When I left Nepal in Summer of 2009 and began my studies at UNC I was looking for an organization that matched my goals: partnering with local, grassroots organizations, learning about best practices and making sustainable change. I found all of this in GlobeMed at UNC, a recently founded chapter of GlobeMed. GlobeMed is a student-driven non-profit organization based out of Evanston, Illinois. GlobeMed has fifty chapters at universities all over the US and each chapter is partnered with a grassroots health organization. Throughout the year GlobeMed chapters fundraise for their partners, educate their campus and their greater communities about global health and the provocative issues that are coupled with it as well as send up to four grass roots onsite work interns (GROW) to learn and work alongside their partner.

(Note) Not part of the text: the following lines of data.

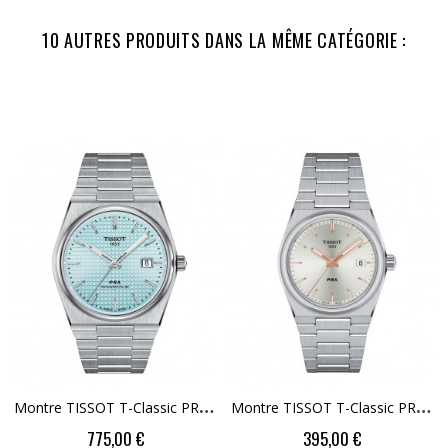
10 AUTRES PRODUITS DANS LA MÊME CATÉGORIE :
M
Ontre TISSOT T-Classic PRX Powermatic 80...
M
Ontre TISSOT T-Classic PRX Cadran Argent 35mm...
Price
Price
775,00 €
395,00 €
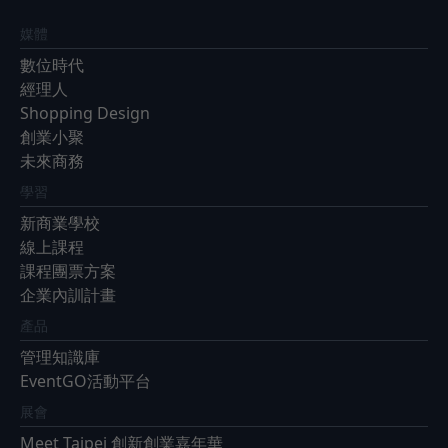
媒體
數位時代
經理人
Shopping Design
創業小聚
未來商務
學習
新商業學校
線上課程
課程團票方案
企業內訓計畫
產品
管理知識庫
EventGO活動平台
展會
Meet Taipei 創新創業嘉年華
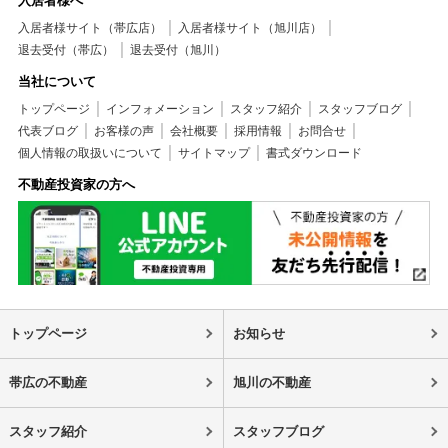
入居者様へ
入居者様サイト（帯広店）
入居者様サイト（旭川店）
退去受付（帯広）
退去受付（旭川）
当社について
トップページ
インフォメーション
スタッフ紹介
スタッフブログ
代表ブログ
お客様の声
会社概要
採用情報
お問合せ
個人情報の取扱いについて
サイトマップ
書式ダウンロード
不動産投資家の方へ
トップページ
お知らせ
帯広の不動産
旭川の不動産
スタッフ紹介
スタッフブログ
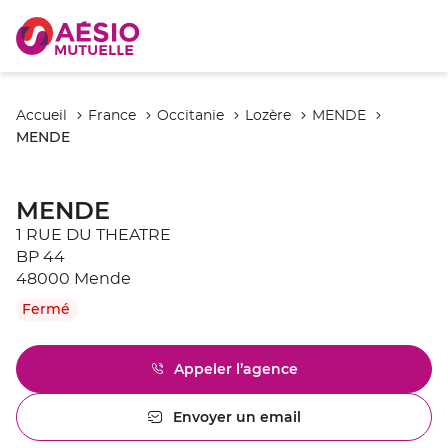
Accueil
France
Occitanie
Lozère
MENDE
MENDE
MENDE
1 RUE DU THEATRE
BP 44
48000 Mende
Fermé
Appeler l’agence
Afficher
le
numéro
Envoyer un email
l'agence
de
MENDE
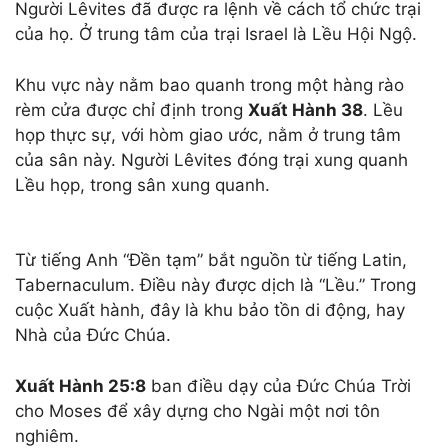
Người Lêvites đã được ra lệnh về cách tổ chức trại
của họ. Ở trung tâm của trại Israel là Lều Hội Ngộ.
Khu vực này nằm bao quanh trong một hàng rào
rèm cửa được chỉ định trong
Xuất
Hành
38
. Lều
họp thực sự, với hòm giao ước, nằm ở trung tâm
của sân này. Người Lêvites đóng trại xung quanh
Lều họp, trong sân xung quanh.
Từ tiếng Anh “Đền tạm” bắt nguồn từ tiếng Latin,
Tabernaculum. Điều này được dịch là “Lều.” Trong
cuộc Xuất hành, đây là khu bảo tồn di động, hay
Nhà của Đức Chúa.
Xuất
Hành
25:8
ban điều dạy của Đức Chúa Trời
cho Moses để xây dựng cho Ngài một nơi tôn
nghiêm.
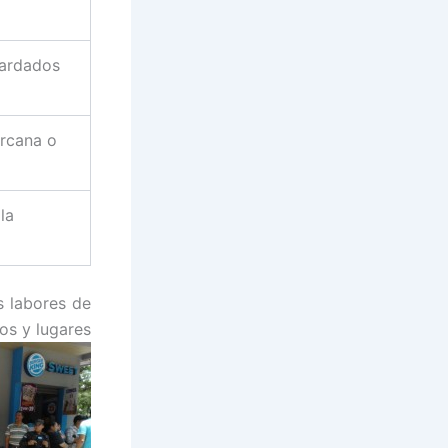
uardados
ercana o
la
s labores de
os y lugares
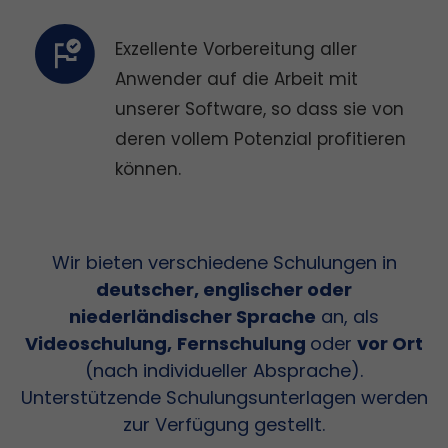
Exzellente Vorbereitung aller
Anwender auf die Arbeit mit
unserer Software, so dass sie von
deren vollem Potenzial profitieren
können.
Wir bieten verschiedene Schulungen in
deutscher, englischer oder
niederländischer Sprache
an, als
Videoschulung,
Fernschulung
oder
vor Ort
(nach individueller Absprache).
Unterstützende Schulungsunterlagen werden
zur Verfügung gestellt.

GlobeMed at UNC is partnered with Health Alert- Uganda (HAU). HAU is a not-for-profit organization based out of Gulu, Uganda that serves the greater communities of Northern Uganda. HAU works to promote the rights and participation of children infected and affected with HIV/AIDS in the community. HAU functions as a service communications NGO with a program centered on three main objectives:
1) increase coverage and quality of existing HIV/AIDS services through community outreach programs
2) Introduce complementary health programs on sexual and reproductive health and rights, HIV/AIDS, and maternal child care
3) Strengthen organizational and management framework policies for continuity of the organization's programs and actiivities.
What HAU does everyday spans far beyond what is written on their website. They serve as a resource center for HIV positive mothers as they provide free "Mama Kits" or safe delivery kits for prevention of mother to child transmission of HIV (PMTCT), they host community-wide HIV testing events, they educate and train peer counselors to mentor and advise children who are infected and affected with HIV/AIDS, they do outreach in rural communities to ensure individuals are adhering to their medications, and provide scholarships to children with HIV/AIDS to promote positive prevention through education and vocational training. These are just a few things that Health Alert- Uganda does; in essence, they serve as the hub for a large number of individuals who need support because they are infected or affected by HIV/AIDS.
Since August 2009 I have worked with GlobeMed at UNC as a staff member, as Communications Chair, as a Campaigns Coordinator and now as Co-President. As I look back on my three years at Carolina and I know that GlobeMed has been the defining experience of my undergraduate career. It has taught me the power of a movement for global health equity, the sheer amount of energy, talent and cooperation that goes into coordinating events and fundraisers, and the importance of partnership as a model for sustainable change. This year I would like to give back to Health Alert- Uganda for my twenty second birthday.
My goal is $2,000.
For an organization that has meant so much to me, this is so small of a gift, but I know it will have a great impact.